Top of Input material
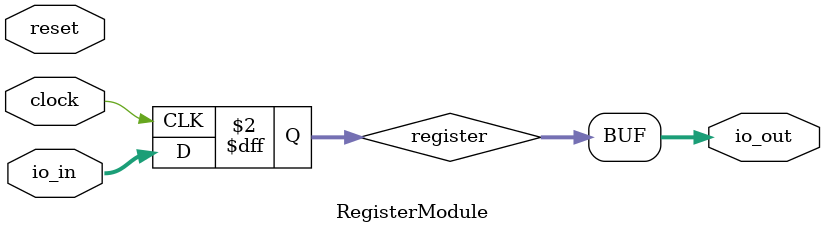
<source format=sv>
module RegisterModule(
  input         clock,
                reset,
  input  [11:0] io_in,
  output [11:0] io_out
);

  reg [11:0] register;
  always @(posedge clock)
    register <= io_in;
  assign io_out = register;
endmodule


</source>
Bottom of Input material
[Problem details]
Return the records verbatim, minus pictures.

[Answer to this exercise]
<source format=sv>
module RegisterModule(
  input         clock,
                reset,
  input  [11:0] io_in,
  output [11:0] io_out
);

  reg [11:0] register;
  always @(posedge clock)
    register <= io_in;
  assign io_out = register;
endmodule


</source>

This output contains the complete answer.